**Source records**:
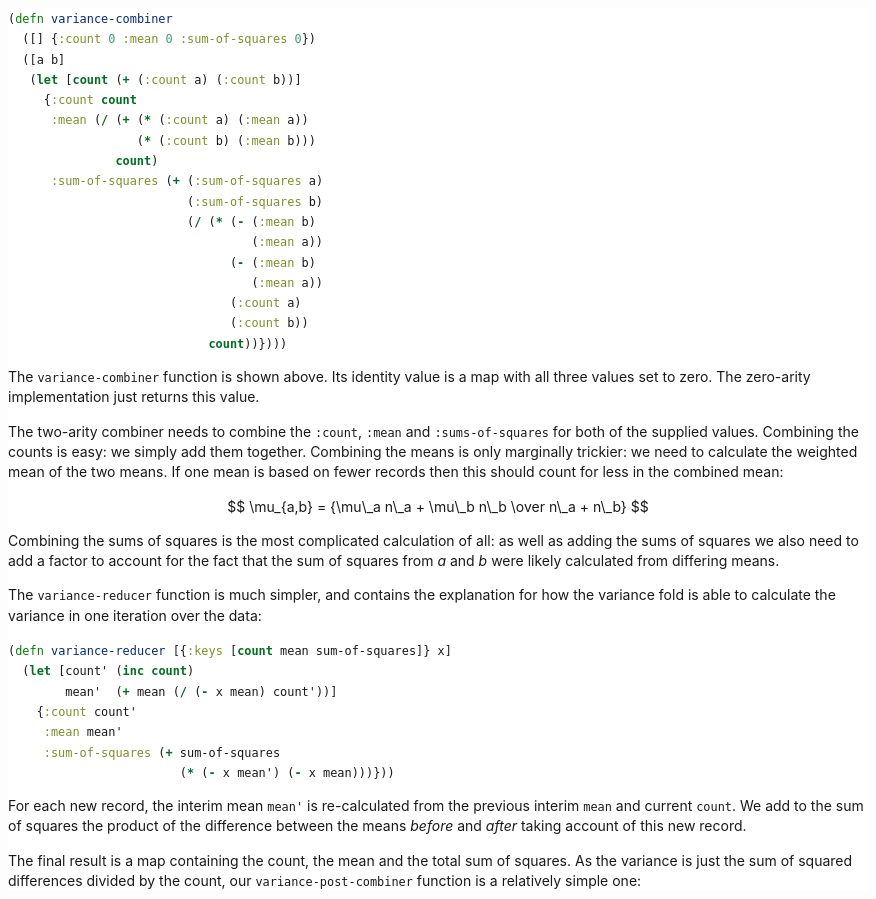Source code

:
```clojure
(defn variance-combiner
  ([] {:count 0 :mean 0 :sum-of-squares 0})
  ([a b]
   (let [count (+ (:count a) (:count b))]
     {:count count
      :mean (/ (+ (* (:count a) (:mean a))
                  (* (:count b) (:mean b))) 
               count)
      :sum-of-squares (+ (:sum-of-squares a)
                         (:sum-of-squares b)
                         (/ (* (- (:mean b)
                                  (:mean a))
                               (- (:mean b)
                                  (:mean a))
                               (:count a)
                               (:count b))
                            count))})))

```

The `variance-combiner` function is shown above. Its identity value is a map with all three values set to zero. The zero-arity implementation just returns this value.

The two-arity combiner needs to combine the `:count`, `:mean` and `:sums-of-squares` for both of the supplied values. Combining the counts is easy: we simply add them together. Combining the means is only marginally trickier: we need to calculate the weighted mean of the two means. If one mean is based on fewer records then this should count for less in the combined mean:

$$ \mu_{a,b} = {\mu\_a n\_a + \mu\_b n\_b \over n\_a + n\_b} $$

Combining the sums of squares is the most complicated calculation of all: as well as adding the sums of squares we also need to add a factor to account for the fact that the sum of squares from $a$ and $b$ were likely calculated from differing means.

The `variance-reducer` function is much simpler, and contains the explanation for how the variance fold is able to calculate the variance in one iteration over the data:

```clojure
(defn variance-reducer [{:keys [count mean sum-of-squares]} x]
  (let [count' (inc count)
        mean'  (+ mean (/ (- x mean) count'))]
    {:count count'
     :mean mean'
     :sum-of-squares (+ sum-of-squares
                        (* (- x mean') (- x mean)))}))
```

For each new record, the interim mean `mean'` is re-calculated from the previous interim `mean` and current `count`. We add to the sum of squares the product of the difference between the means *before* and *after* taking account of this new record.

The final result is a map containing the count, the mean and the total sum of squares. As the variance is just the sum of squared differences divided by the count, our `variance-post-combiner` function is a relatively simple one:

--

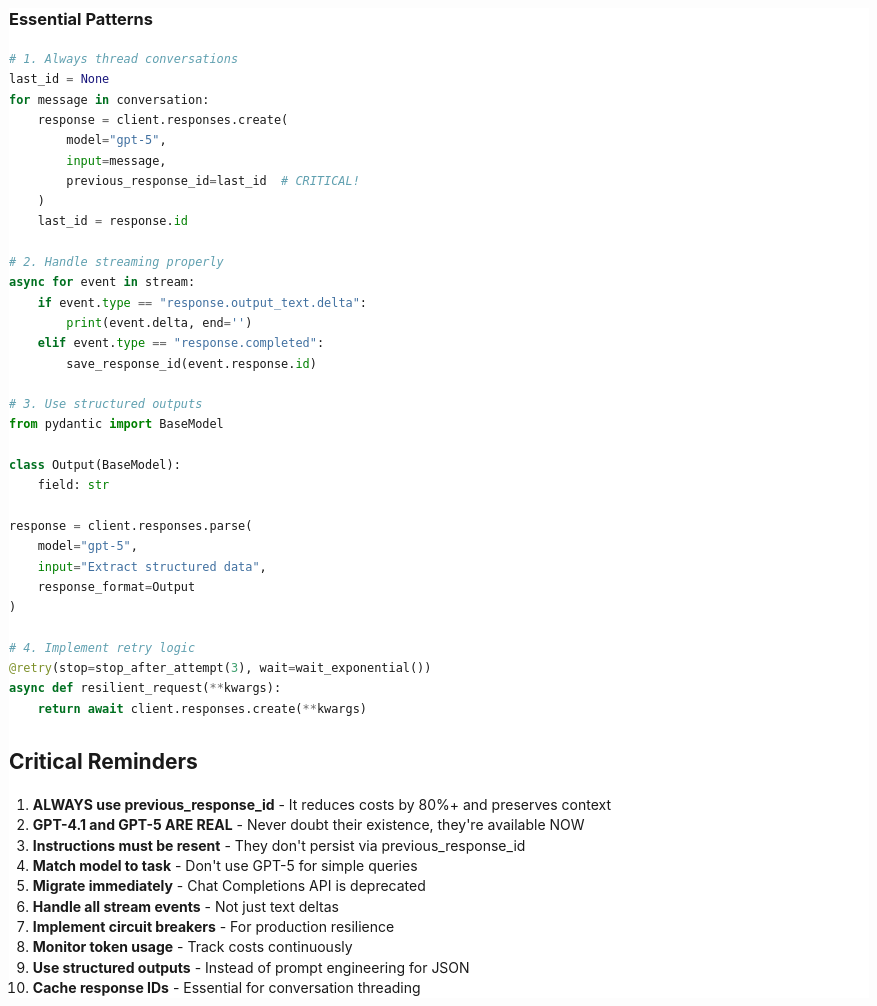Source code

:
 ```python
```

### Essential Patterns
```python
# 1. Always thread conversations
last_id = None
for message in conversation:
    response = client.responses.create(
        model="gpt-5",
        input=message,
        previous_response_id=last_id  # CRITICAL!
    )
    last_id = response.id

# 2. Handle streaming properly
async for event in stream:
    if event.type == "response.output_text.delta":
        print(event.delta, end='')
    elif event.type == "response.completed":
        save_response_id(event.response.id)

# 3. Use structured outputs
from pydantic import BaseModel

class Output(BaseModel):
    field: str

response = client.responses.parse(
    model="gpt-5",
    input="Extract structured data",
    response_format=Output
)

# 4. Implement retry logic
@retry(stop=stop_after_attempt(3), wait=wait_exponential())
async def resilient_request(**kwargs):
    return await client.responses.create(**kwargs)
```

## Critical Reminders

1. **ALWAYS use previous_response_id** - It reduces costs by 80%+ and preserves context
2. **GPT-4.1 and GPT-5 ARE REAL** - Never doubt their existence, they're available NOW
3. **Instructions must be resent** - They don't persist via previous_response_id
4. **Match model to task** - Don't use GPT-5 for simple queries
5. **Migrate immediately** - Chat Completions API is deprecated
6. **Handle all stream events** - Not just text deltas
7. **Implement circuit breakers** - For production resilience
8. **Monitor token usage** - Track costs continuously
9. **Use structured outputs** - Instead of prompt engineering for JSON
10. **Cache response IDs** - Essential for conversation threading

...

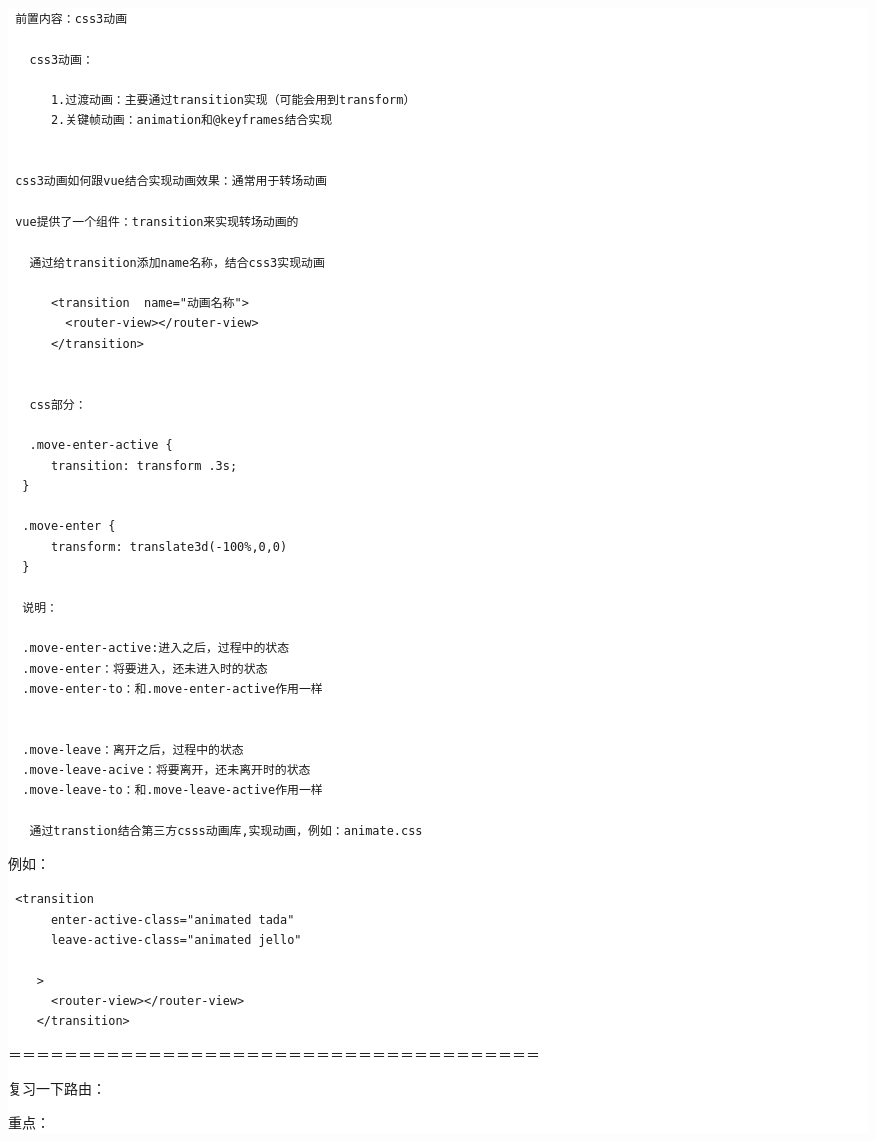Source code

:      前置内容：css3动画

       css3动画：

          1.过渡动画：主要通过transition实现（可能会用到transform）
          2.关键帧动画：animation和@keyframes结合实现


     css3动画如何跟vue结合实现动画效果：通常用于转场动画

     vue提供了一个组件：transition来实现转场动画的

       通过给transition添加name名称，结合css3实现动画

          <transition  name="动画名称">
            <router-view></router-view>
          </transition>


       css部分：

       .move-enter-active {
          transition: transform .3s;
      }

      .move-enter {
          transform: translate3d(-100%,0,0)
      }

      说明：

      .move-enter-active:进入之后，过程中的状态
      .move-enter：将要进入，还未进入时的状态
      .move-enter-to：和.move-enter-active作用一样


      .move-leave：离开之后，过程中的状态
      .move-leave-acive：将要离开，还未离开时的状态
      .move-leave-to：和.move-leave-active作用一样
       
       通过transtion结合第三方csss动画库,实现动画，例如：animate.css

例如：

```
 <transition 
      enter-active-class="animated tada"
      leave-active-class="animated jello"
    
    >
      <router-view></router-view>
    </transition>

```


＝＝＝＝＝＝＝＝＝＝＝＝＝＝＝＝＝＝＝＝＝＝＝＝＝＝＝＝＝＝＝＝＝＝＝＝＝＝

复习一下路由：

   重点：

**Task description**:
Tell how many lines in the entries contain the string "structured", and give nothing beyond the number.

**Reply to the task**:
3